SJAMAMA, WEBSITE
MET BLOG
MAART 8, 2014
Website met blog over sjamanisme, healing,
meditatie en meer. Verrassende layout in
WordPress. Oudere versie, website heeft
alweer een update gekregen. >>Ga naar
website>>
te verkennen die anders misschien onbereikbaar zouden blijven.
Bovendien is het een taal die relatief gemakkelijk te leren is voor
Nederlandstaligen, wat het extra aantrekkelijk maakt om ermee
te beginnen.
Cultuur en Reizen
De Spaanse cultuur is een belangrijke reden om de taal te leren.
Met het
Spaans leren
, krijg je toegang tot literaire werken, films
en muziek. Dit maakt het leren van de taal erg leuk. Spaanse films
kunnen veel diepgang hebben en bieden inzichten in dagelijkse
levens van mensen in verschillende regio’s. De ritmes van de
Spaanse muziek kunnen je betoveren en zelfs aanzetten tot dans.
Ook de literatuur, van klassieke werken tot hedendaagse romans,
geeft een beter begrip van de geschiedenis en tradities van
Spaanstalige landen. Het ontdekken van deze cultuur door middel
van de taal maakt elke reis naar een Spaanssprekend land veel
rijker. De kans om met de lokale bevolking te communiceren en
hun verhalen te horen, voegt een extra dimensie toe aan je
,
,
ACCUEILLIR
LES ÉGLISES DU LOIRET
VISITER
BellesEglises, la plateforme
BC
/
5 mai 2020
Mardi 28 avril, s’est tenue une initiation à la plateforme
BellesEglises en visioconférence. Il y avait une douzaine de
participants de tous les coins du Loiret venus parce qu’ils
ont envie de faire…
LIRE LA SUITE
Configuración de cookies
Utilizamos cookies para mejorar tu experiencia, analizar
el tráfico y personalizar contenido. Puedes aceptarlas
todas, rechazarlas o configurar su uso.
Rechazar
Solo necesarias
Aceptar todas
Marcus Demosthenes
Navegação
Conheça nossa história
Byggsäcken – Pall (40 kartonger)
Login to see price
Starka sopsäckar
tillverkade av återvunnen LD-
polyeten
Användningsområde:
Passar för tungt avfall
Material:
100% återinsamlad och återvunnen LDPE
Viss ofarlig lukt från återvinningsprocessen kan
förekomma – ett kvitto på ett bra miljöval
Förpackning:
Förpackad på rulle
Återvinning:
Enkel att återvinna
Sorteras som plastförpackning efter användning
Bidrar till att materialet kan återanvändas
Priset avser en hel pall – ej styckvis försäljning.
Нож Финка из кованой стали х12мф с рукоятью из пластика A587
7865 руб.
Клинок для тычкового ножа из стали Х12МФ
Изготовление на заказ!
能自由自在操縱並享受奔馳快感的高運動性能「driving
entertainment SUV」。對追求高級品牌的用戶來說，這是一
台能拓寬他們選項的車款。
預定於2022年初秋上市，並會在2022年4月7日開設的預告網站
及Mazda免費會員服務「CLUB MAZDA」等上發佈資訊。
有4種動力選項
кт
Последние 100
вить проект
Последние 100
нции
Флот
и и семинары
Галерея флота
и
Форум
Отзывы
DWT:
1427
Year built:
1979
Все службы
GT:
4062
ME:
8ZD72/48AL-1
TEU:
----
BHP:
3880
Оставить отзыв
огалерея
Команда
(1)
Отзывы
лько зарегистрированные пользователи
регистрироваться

## Work required
Give the lines from the one containing "Оставить отзыв" through the end of the entries again, exactly as written and with no other lines.

## Exercise answer
Оставить отзыв
огалерея
Команда
(1)
Отзывы
лько зарегистрированные пользователи
регистрироваться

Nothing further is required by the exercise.